Records contained in a dataset:
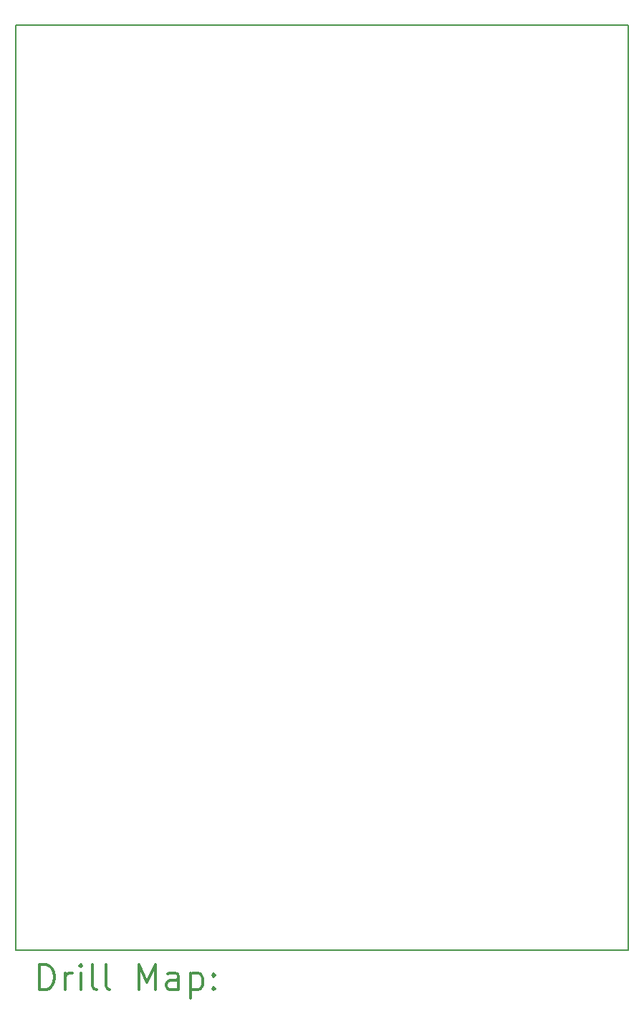
<source format=gbr>
%FSLAX45Y45*%
G04 Gerber Fmt 4.5, Leading zero omitted, Abs format (unit mm)*
G04 Created by KiCad (PCBNEW 5.0.2+dfsg1-1) date Wed 07 Jul 2021 08:36:00 PM EEST*
%MOMM*%
%LPD*%
G01*
G04 APERTURE LIST*
%ADD10C,0.150000*%
%ADD11C,0.200000*%
%ADD12C,0.300000*%
G04 APERTURE END LIST*
D10*
X10033000Y-15367000D02*
X10033000Y-4445000D01*
X17272000Y-15367000D02*
X10033000Y-15367000D01*
X17272000Y-4445000D02*
X17272000Y-15367000D01*
X10033000Y-4445000D02*
X17272000Y-4445000D01*
D11*
D12*
X10311928Y-15840214D02*
X10311928Y-15540214D01*
X10383357Y-15540214D01*
X10426214Y-15554500D01*
X10454786Y-15583071D01*
X10469071Y-15611643D01*
X10483357Y-15668786D01*
X10483357Y-15711643D01*
X10469071Y-15768786D01*
X10454786Y-15797357D01*
X10426214Y-15825929D01*
X10383357Y-15840214D01*
X10311928Y-15840214D01*
X10611928Y-15840214D02*
X10611928Y-15640214D01*
X10611928Y-15697357D02*
X10626214Y-15668786D01*
X10640500Y-15654500D01*
X10669071Y-15640214D01*
X10697643Y-15640214D01*
X10797643Y-15840214D02*
X10797643Y-15640214D01*
X10797643Y-15540214D02*
X10783357Y-15554500D01*
X10797643Y-15568786D01*
X10811928Y-15554500D01*
X10797643Y-15540214D01*
X10797643Y-15568786D01*
X10983357Y-15840214D02*
X10954786Y-15825929D01*
X10940500Y-15797357D01*
X10940500Y-15540214D01*
X11140500Y-15840214D02*
X11111928Y-15825929D01*
X11097643Y-15797357D01*
X11097643Y-15540214D01*
X11483357Y-15840214D02*
X11483357Y-15540214D01*
X11583357Y-15754500D01*
X11683357Y-15540214D01*
X11683357Y-15840214D01*
X11954786Y-15840214D02*
X11954786Y-15683071D01*
X11940500Y-15654500D01*
X11911928Y-15640214D01*
X11854786Y-15640214D01*
X11826214Y-15654500D01*
X11954786Y-15825929D02*
X11926214Y-15840214D01*
X11854786Y-15840214D01*
X11826214Y-15825929D01*
X11811928Y-15797357D01*
X11811928Y-15768786D01*
X11826214Y-15740214D01*
X11854786Y-15725929D01*
X11926214Y-15725929D01*
X11954786Y-15711643D01*
X12097643Y-15640214D02*
X12097643Y-15940214D01*
X12097643Y-15654500D02*
X12126214Y-15640214D01*
X12183357Y-15640214D01*
X12211928Y-15654500D01*
X12226214Y-15668786D01*
X12240500Y-15697357D01*
X12240500Y-15783071D01*
X12226214Y-15811643D01*
X12211928Y-15825929D01*
X12183357Y-15840214D01*
X12126214Y-15840214D01*
X12097643Y-15825929D01*
X12369071Y-15811643D02*
X12383357Y-15825929D01*
X12369071Y-15840214D01*
X12354786Y-15825929D01*
X12369071Y-15811643D01*
X12369071Y-15840214D01*
X12369071Y-15654500D02*
X12383357Y-15668786D01*
X12369071Y-15683071D01*
X12354786Y-15668786D01*
X12369071Y-15654500D01*
X12369071Y-15683071D01*
M02*

</source>
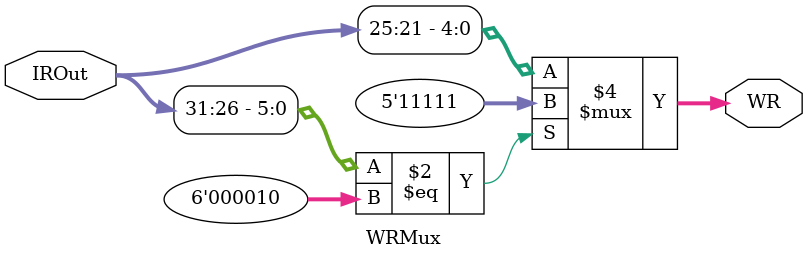
<source format=v>
`timescale 1ns / 1ps

module WRMux(WR, IROut
    );
//OUTPUTS------------------------
	output reg [4:0] WR;
//INPUTS-------------------------
	input [31:0] IROut;
//OTHER--------------------------
//CODE---------------------------

always @(*) begin
	if (IROut[31:26] == 6'b 000010)
		WR = 5'b 11111;
	else 
		WR = IROut[25:21];
end
endmodule

</source>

• _Assigned task_:
All of the lines above should be retyped precisely, apart from the pictures.

• _Expected answer_:
<source format=gbr>
%FSLAX45Y45*%
G04 Gerber Fmt 4.5, Leading zero omitted, Abs format (unit mm)*
G04 Created by KiCad (PCBNEW 5.0.2+dfsg1-1) date Wed 07 Jul 2021 08:36:00 PM EEST*
%MOMM*%
%LPD*%
G01*
G04 APERTURE LIST*
%ADD10C,0.150000*%
%ADD11C,0.200000*%
%ADD12C,0.300000*%
G04 APERTURE END LIST*
D10*
X10033000Y-15367000D02*
X10033000Y-4445000D01*
X17272000Y-15367000D02*
X10033000Y-15367000D01*
X17272000Y-4445000D02*
X17272000Y-15367000D01*
X10033000Y-4445000D02*
X17272000Y-4445000D01*
D11*
D12*
X10311928Y-15840214D02*
X10311928Y-15540214D01*
X10383357Y-15540214D01*
X10426214Y-15554500D01*
X10454786Y-15583071D01*
X10469071Y-15611643D01*
X10483357Y-15668786D01*
X10483357Y-15711643D01*
X10469071Y-15768786D01*
X10454786Y-15797357D01*
X10426214Y-15825929D01*
X10383357Y-15840214D01*
X10311928Y-15840214D01*
X10611928Y-15840214D02*
X10611928Y-15640214D01*
X10611928Y-15697357D02*
X10626214Y-15668786D01*
X10640500Y-15654500D01*
X10669071Y-15640214D01*
X10697643Y-15640214D01*
X10797643Y-15840214D02*
X10797643Y-15640214D01*
X10797643Y-15540214D02*
X10783357Y-15554500D01*
X10797643Y-15568786D01*
X10811928Y-15554500D01*
X10797643Y-15540214D01*
X10797643Y-15568786D01*
X10983357Y-15840214D02*
X10954786Y-15825929D01*
X10940500Y-15797357D01*
X10940500Y-15540214D01*
X11140500Y-15840214D02*
X11111928Y-15825929D01*
X11097643Y-15797357D01*
X11097643Y-15540214D01*
X11483357Y-15840214D02*
X11483357Y-15540214D01*
X11583357Y-15754500D01*
X11683357Y-15540214D01*
X11683357Y-15840214D01*
X11954786Y-15840214D02*
X11954786Y-15683071D01*
X11940500Y-15654500D01*
X11911928Y-15640214D01*
X11854786Y-15640214D01*
X11826214Y-15654500D01*
X11954786Y-15825929D02*
X11926214Y-15840214D01*
X11854786Y-15840214D01*
X11826214Y-15825929D01*
X11811928Y-15797357D01*
X11811928Y-15768786D01*
X11826214Y-15740214D01*
X11854786Y-15725929D01*
X11926214Y-15725929D01*
X11954786Y-15711643D01*
X12097643Y-15640214D02*
X12097643Y-15940214D01*
X12097643Y-15654500D02*
X12126214Y-15640214D01*
X12183357Y-15640214D01*
X12211928Y-15654500D01*
X12226214Y-15668786D01*
X12240500Y-15697357D01*
X12240500Y-15783071D01*
X12226214Y-15811643D01*
X12211928Y-15825929D01*
X12183357Y-15840214D01*
X12126214Y-15840214D01*
X12097643Y-15825929D01*
X12369071Y-15811643D02*
X12383357Y-15825929D01*
X12369071Y-15840214D01*
X12354786Y-15825929D01*
X12369071Y-15811643D01*
X12369071Y-15840214D01*
X12369071Y-15654500D02*
X12383357Y-15668786D01*
X12369071Y-15683071D01*
X12354786Y-15668786D01*
X12369071Y-15654500D01*
X12369071Y-15683071D01*
M02*

</source>
<source format=v>
`timescale 1ns / 1ps

module WRMux(WR, IROut
    );
//OUTPUTS------------------------
	output reg [4:0] WR;
//INPUTS-------------------------
	input [31:0] IROut;
//OTHER--------------------------
//CODE---------------------------

always @(*) begin
	if (IROut[31:26] == 6'b 000010)
		WR = 5'b 11111;
	else 
		WR = IROut[25:21];
end
endmodule

</source>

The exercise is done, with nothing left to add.